In 2010, 9.1 million women chose not to vote. The British Election Study, carried out by the House of Commons Library, found the number of absent female voters has risen by 79 per cent since 1992. While it is true that turnout has declined across the board, the number of women voters fell by 18 per cent between 1992 and 2010.

 

Clearly the approach political parties have been taking over the past two decades isn’t persuading them back to the voting polls. So what can parties do to encourage more women to vote, and furthermore, to get them to vote in their favour?

Well, I can tell you that scrapping VAT on sanitary towels is not likely to do it. This is UKIP’s latest brainchild, among a tranche of ideas designed to appeal to women, as apparently the party recognises the “huge contribution women now make to UK society”. Well thank you Nige for recognising my contribution to society. Only now. That’s big of you.

Among its other ‘women-wooing’ ideas, UKIP says it will keep maternity and paternity leave (how generous), increase levels of free childcare and address the problem of female genital mutilation. Uninspiring and unoriginal to say the least. (Needless to say, it was so important to Farage to win over half of the UK’s population that he didn’t even bother to turn up to the launch event.)

 

But it’s not just UKIP that gets it wrong. Earlier this year, Harriet Harman said Labour intends to win over Britain’s absent female voters by bringing politics to “the school gate and the shopping centre”, thus single-handedly reducing women to mothers or those who shop. David Cameron is no angel either. In an interview with a women’s magazine earlier this year, he talked about his love of cooking and what a fun guy he is. Yuk.

These approaches are highly reductive and herein lies the problem; the political parties are totally missing the point. There is no such thing as ‘women’s issues’. They are just issues. They are important to and affect some (but not all) women, but they also affect men. Childcare, for example, affects anyone who is a parent, male or female.

True, there is the occasional issue, such as the ‘tampon tax’, that is not likely to be of interest to men, but these are in the minority. The majority of issues are relevant to both sexes. Whether male or female, we are all individuals who care about different combinations of issues. While some women might cheer on policies that promise more maternity leave, others don’t give two hoots about it. And the electorate inevitably sees through these somewhat patronising and tokenistic tactics.

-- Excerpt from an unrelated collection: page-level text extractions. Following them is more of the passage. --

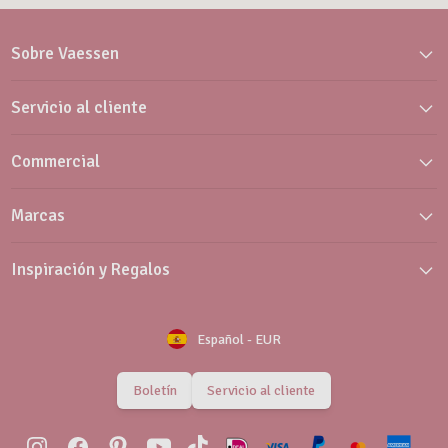
Sobre Vaessen
Servicio al cliente
Commercial
Marcas
Inspiración y Regalos
Español
-
EUR
Boletín
Servicio al cliente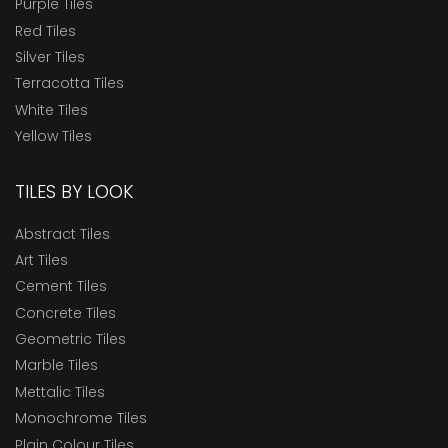
Purple Tiles
Red Tiles
Silver Tiles
Terracotta Tiles
White Tiles
Yellow Tiles
TILES BY LOOK
Abstract Tiles
Art Tiles
Cement Tiles
Concrete Tiles
Geometric Tiles
Marble Tiles
Mettalic Tiles
Monochrome Tiles
Plain Colour Tiles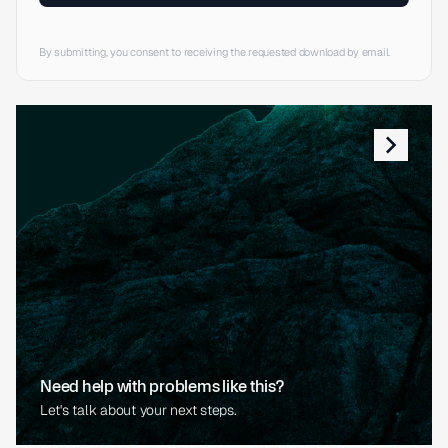
By submitting, you consent to receiving the requested download by email.
Need help with problems like this?
Let's talk about your next steps.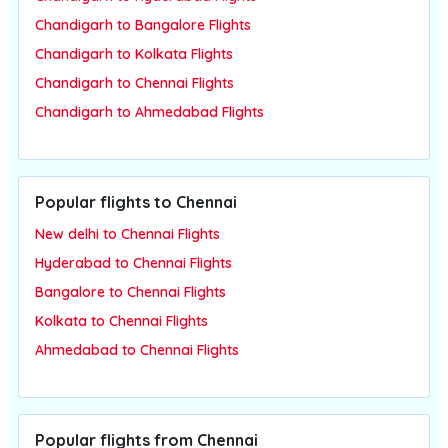
Chandigarh to Bangalore Flights
Chandigarh to Kolkata Flights
Chandigarh to Chennai Flights
Chandigarh to Ahmedabad Flights
Popular flights to Chennai
New delhi to Chennai Flights
Hyderabad to Chennai Flights
Bangalore to Chennai Flights
Kolkata to Chennai Flights
Ahmedabad to Chennai Flights
Popular flights from Chennai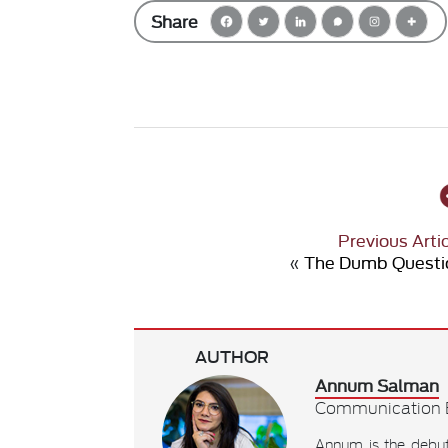
Share
Previous Arti
«
The Dumb Questi
AUTHOR
Annum Salman
Communication E
Annum is the debu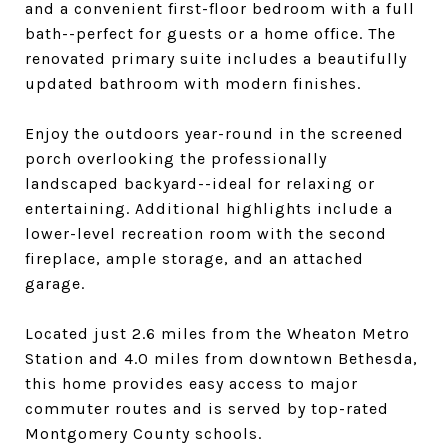
and a convenient first-floor bedroom with a full
bath--perfect for guests or a home office. The
renovated primary suite includes a beautifully
updated bathroom with modern finishes.
Enjoy the outdoors year-round in the screened
porch overlooking the professionally
landscaped backyard--ideal for relaxing or
entertaining. Additional highlights include a
lower-level recreation room with the second
fireplace, ample storage, and an attached
garage.
Located just 2.6 miles from the Wheaton Metro
Station and 4.0 miles from downtown Bethesda,
this home provides easy access to major
commuter routes and is served by top-rated
Montgomery County schools.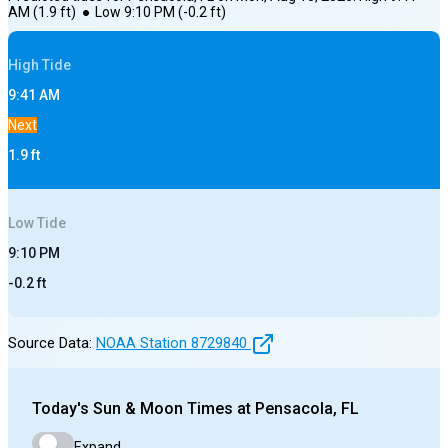
AM
(
1.9
ft)
●
Low
9:10 PM
(
-0.2
ft)
High
Tide
9:41 AM
Next
1.9
ft
Low
Tide
9:10 PM
-0.2
ft
Source Data:
NOAA Station
8729840
Today's
Sun & Moon Times at
Pensacola, FL
Expand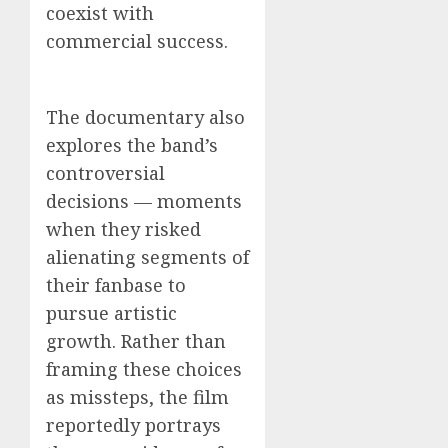
coexist with
commercial success.
The documentary also
explores the band’s
controversial
decisions — moments
when they risked
alienating segments of
their fanbase to
pursue artistic
growth. Rather than
framing these choices
as missteps, the film
reportedly portrays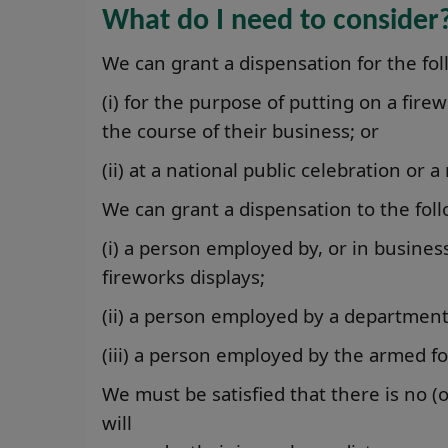
What do I need to consider
We can grant a dispensation for the fo
(i) for the purpose of putting on a fire
the course of their business; or
(ii) at a national public celebration o
We can grant a dispensation to the fol
(i) a person employed by, or in business
fireworks displays;
(ii) a person employed by a department
(iii) a person employed by the armed fo
We must be satisfied that there is no (o
will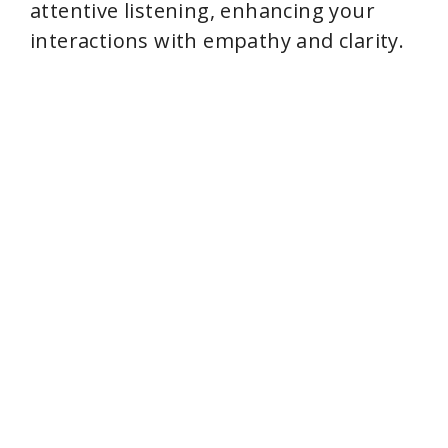
attentive listening, enhancing your
interactions with empathy and clarity.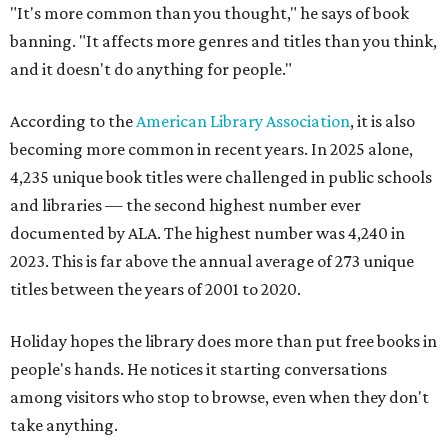
"It's more common than you thought," he says of book
banning. "It affects more genres and titles than you think,
and it doesn't do anything for people."
According to the
American Library Association
, it is also
becoming more common in recent years. In 2025 alone,
4,235 unique book titles were challenged in public schools
and libraries — the second highest number ever
documented by ALA. The highest number was 4,240 in
2023. This is far above the annual average of 273 unique
titles between the years of 2001 to 2020.
Holiday hopes the library does more than put free books in
people's hands. He notices it starting conversations
among visitors who stop to browse, even when they don't
take anything.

By branding certain issues as belonging to women, the parties are showing just how out of touch they are, perpetuating out-dated and chauvinistic views. They are effectively saying that every woman should be concerned about these issues, regardless of whether they are gay or straight, Christian or Muslim, have children or do not, are single or married, are black, Asian, white or are employed or a full time mother. Additionally, this approach implies that these are not topics that men should care about, discuss or wrestle with, thus also doing a disservice to men.

 

Instead of telling us what we ‘as women’ should be concerned about, they should listen to what is important to us as individuals. In no particular order, here are some of the issues I am concerned about:

  • Our ageing population;
  • Child poverty;
  • Welfare cuts;
  • The use of conflict minerals in our mobiles and computers;
  • Paternity leave being insufficient;
  • Funding cuts to the arts;
  • National debt;
  • The rise in cyber crime; and
  • Many many more.

None of these are especially relevant to my gender. So politicians take note; simply taking a list of female-friendly ideas and throwing them at us, saying: “Here you go, this ought to satisfy you lipstick-wearing lot”, is unsurprisingly not likely to be terribly effective.

I am not against pink buses or the ‘tampon tax’ or indeed people who base their vote on the prevalence or lack of these; just don’t expect it to swing my vote. I’ll be basing my choice on the issues that matter to me as an individual, not on those issues that are (largely incorrectly) assigned to my gender.